(Supplied data)

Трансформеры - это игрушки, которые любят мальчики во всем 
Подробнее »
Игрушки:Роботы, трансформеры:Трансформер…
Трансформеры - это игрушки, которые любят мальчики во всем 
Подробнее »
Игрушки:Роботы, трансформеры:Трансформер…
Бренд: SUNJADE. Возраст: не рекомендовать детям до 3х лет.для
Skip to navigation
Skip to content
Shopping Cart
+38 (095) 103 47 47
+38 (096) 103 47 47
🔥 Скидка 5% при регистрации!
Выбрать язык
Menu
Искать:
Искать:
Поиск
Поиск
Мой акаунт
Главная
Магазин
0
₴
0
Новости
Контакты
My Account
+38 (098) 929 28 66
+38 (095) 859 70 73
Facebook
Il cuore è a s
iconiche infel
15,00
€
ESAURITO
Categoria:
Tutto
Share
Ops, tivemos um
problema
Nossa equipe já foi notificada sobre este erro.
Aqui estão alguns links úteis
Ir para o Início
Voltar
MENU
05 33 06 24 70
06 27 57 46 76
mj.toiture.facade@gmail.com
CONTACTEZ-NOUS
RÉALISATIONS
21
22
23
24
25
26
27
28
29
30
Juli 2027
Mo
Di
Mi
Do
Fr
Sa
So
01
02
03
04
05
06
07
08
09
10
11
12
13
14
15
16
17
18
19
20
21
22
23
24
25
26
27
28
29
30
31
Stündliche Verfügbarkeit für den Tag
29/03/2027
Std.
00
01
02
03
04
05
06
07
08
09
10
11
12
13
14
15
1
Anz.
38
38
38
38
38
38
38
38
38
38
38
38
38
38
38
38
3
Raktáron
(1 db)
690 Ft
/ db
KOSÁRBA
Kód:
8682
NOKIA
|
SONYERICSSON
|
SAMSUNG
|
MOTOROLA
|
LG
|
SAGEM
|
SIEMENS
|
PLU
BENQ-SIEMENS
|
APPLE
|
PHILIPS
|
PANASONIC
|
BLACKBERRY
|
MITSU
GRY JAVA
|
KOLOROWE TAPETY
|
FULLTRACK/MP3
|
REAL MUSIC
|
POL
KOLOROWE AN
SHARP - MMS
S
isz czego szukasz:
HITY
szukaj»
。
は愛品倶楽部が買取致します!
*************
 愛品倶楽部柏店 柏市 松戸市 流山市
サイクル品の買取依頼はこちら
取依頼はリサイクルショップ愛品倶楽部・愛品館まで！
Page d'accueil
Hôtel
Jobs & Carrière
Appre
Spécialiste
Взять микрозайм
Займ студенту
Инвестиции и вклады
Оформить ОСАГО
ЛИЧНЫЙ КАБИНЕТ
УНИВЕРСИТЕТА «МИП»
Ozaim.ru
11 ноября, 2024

(End Supplied data)

→ **What is expected**:
From the first line of the data above to the line containing "KOLOROWE TAPETY", repeat everything exactly and add nothing.

→ **Result**:
Трансформеры - это игрушки, которые любят мальчики во всем 
Подробнее »
Игрушки:Роботы, трансформеры:Трансформер…
Трансформеры - это игрушки, которые любят мальчики во всем 
Подробнее »
Игрушки:Роботы, трансформеры:Трансформер…
Бренд: SUNJADE. Возраст: не рекомендовать детям до 3х лет.для
Skip to navigation
Skip to content
Shopping Cart
+38 (095) 103 47 47
+38 (096) 103 47 47
🔥 Скидка 5% при регистрации!
Выбрать язык
Menu
Искать:
Искать:
Поиск
Поиск
Мой акаунт
Главная
Магазин
0
₴
0
Новости
Контакты
My Account
+38 (098) 929 28 66
+38 (095) 859 70 73
Facebook
Il cuore è a s
iconiche infel
15,00
€
ESAURITO
Categoria:
Tutto
Share
Ops, tivemos um
problema
Nossa equipe já foi notificada sobre este erro.
Aqui estão alguns links úteis
Ir para o Início
Voltar
MENU
05 33 06 24 70
06 27 57 46 76
mj.toiture.facade@gmail.com
CONTACTEZ-NOUS
RÉALISATIONS
21
22
23
24
25
26
27
28
29
30
Juli 2027
Mo
Di
Mi
Do
Fr
Sa
So
01
02
03
04
05
06
07
08
09
10
11
12
13
14
15
16
17
18
19
20
21
22
23
24
25
26
27
28
29
30
31
Stündliche Verfügbarkeit für den Tag
29/03/2027
Std.
00
01
02
03
04
05
06
07
08
09
10
11
12
13
14
15
1
Anz.
38
38
38
38
38
38
38
38
38
38
38
38
38
38
38
38
3
Raktáron
(1 db)
690 Ft
/ db
KOSÁRBA
Kód:
8682
NOKIA
|
SONYERICSSON
|
SAMSUNG
|
MOTOROLA
|
LG
|
SAGEM
|
SIEMENS
|
PLU
BENQ-SIEMENS
|
APPLE
|
PHILIPS
|
PANASONIC
|
BLACKBERRY
|
MITSU
GRY JAVA
|
KOLOROWE TAPETY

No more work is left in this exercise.